とってつけたような処置ですがボリュームとしてはまあまあでしょうか。メッシュが浮き上がって目立ってしまうのではと思いましたが、ほとんどわかりません。
可能なら腕全体を太くできればよりいいのでしょうが、まずはこの状態で、長じゅばんまで着せてみたいと思います。
まずは、アンダーウェアです。だいぶ人間に近くなりました。胴体と腕を結ぶ筋繊維が実現できれば、かなりそれっぽくなると思います。
体と腕を結ぶラインを作るには、腕を取り付けた状態で、腕とボディの間にゴムあるいは布のような素材で橋渡しをすればよいだけなのですが、なかなかそう簡単にはいきません。
このピンクのアンダーウェアを着せる場合など、実際には毎回腕を外しています。仮に筋繊維のしかけができたところで、結局その部分を毎回外して付け直す必要があります。より簡単な方法としては、このピンクのシャツに仕掛けてしまうことでしょうか。今後の課題ですね。
肌襦袢を着せた状態です。腕の付け根部分にはさほど違和感がありません。
長襦袢
次に長襦袢です。こちらも大きな違和感はありません。着物ベルトだけで固定し、シワは後ろに集中させました。これが正しいのかどうかはわかりません。ここはきちんと調べておく必要がありますね。
基本の立ち姿であれば、これでいけそうです。
着物を着せる前に、長じゅばんの再調整を行いました。着物を着てからでは長じゅばんを調整するのは大変らしく、襟元や、左右のバランス、前後のシワを調整しました。
背中側のシワは、できるだけ伸ばすようです。つまりシワは、左右の脇の部分に追い込まれることになります。自動的に肩から脇にかけてシワができることになります。
伊達帯をつけた状態です。また、後ろ襟は長じゅばんの段階で調整しておかなくてはならないようです。この首の後ろ側にスキマを作ることを「衣紋(えもん)を抜く」と称するようです。
着物
着物の着付けで一番大変と感じたのがおはしょりをきれいに作る部分でしょうか。着付けを紹介している着物メーカーのページなどに着付けについての詳細が掲載されているものの、一方からの写真と言葉だけでは意味がつかみにくい部分が多く、結果的に多くの部分が試行錯誤となりました。
最初の難関は裾を揃えることでした。仮の帯として着物の上から腰ひもを巻き裾が地面に水平になるよう調整しました。このプロセスでは「ワンツー腰帯」というベルクロがついたワンタッチ帯があればよかったのですが、今回は用意できず、昔ながらのヒモを用いました。

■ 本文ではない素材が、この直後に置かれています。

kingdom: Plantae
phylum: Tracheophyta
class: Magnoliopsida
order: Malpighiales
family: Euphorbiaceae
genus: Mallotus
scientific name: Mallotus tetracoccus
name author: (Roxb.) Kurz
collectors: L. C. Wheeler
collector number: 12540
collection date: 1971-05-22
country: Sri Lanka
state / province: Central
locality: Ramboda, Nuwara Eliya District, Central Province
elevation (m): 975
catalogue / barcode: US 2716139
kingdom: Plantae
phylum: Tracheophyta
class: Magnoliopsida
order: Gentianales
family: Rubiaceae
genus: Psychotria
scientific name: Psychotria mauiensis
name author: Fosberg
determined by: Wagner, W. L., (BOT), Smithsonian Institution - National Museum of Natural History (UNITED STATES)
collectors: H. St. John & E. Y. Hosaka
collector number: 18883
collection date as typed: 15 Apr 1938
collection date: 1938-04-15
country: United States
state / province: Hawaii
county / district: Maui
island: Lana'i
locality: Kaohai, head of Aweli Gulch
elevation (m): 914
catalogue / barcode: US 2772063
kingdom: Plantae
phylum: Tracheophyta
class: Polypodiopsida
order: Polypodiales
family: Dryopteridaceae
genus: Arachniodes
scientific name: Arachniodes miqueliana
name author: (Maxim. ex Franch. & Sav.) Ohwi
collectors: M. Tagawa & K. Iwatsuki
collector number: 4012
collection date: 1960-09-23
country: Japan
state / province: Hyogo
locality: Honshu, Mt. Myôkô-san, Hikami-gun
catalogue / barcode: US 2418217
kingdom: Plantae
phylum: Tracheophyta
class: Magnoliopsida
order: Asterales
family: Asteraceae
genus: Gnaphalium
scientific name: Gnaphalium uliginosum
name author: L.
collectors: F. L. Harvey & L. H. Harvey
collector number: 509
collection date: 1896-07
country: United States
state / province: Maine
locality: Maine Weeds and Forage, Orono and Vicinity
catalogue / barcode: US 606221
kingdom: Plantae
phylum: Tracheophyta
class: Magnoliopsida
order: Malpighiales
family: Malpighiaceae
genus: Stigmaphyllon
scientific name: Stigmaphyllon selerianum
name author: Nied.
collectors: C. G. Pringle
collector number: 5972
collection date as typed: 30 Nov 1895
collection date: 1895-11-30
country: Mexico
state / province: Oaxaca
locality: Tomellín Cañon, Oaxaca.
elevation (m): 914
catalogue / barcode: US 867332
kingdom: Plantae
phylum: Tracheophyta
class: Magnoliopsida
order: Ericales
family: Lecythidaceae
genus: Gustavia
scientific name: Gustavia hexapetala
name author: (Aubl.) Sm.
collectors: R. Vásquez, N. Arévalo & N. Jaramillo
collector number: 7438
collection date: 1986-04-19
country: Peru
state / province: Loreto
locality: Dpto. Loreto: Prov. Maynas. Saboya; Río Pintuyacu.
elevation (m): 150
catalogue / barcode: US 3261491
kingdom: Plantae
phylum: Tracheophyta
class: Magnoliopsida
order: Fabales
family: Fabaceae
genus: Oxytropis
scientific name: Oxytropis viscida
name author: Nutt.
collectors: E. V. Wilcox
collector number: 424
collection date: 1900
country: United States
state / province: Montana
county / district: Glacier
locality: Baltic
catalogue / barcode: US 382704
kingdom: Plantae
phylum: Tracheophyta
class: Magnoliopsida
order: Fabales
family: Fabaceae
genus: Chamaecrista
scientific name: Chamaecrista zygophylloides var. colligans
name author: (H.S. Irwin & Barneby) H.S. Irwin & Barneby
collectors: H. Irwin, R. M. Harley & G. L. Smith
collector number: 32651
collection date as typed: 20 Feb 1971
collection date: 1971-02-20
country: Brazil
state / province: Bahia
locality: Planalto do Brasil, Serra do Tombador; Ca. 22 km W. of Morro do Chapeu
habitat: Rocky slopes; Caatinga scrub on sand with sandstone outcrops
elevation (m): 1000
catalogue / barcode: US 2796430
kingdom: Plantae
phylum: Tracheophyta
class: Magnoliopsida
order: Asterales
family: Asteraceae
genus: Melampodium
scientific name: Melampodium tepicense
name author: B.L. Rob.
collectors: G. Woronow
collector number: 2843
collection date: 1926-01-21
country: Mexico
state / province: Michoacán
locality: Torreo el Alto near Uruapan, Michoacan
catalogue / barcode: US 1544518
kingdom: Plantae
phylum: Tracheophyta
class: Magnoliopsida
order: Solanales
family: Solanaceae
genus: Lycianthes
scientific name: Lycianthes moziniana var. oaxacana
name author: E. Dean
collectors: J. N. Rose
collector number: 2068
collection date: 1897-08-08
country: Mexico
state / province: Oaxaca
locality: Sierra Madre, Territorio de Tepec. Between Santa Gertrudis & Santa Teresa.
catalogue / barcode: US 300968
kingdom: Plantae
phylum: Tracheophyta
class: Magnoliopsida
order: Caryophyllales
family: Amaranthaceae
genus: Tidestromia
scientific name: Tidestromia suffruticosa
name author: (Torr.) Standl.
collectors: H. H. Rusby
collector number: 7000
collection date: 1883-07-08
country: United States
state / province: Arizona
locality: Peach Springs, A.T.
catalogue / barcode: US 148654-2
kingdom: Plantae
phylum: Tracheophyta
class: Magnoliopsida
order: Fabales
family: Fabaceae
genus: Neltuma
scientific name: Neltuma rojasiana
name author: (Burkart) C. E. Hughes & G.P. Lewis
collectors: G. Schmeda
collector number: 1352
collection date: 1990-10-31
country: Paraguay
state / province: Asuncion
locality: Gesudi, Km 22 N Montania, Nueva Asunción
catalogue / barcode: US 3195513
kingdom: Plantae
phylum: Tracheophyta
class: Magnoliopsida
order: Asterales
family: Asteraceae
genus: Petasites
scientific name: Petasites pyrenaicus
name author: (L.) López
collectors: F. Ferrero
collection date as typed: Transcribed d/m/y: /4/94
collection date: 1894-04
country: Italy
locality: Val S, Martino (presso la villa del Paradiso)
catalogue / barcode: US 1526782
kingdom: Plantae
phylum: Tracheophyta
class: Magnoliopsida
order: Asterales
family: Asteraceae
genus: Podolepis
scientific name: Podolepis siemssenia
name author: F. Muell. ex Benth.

ヒモの最大の欠点はどうしても緩みが出てしまうことです。このような立体的な調整を施す場面では、伸び縮みする帯が調整しやすいだろうなと思いながら調整しました。また、ヒモの場合は結び目ができてしまうことと、余った部分は垂れ下がりますので、結構始末が面倒です。
ある程度調整ができた段階で、コーリンベルトで固定し、襟元などを再調整しました。
次に、おはしょりの調整です。コーリンベルトの上からさらにヒモをつけ、おはしょりの形を整えました。どちらかというと帯の下にちょっこっと見える前側がきれいに見えるように調整し、シワを横から後ろ側に送りました。
帯は巻いて縛るだけの簡易的なものです。
後ろ側に結び目を取り付けるだけのものです。浴衣のアイリス結びを模したもののようです。
前に見えるヒモは仮留めの状態で最終的には隠します。
まとめ
2022年9月第三週いっぱい時間をとって、できる範囲でマネキンの体型調整を行い、着物の着付けまで進めたいと思います。
和装なので、腕の太さはあまり影響しないと思いますが、腕の付け根、肩の部分の肉痩せした形状は思ったよりも目立つため、このエリアに集中して細工を施したいと思います。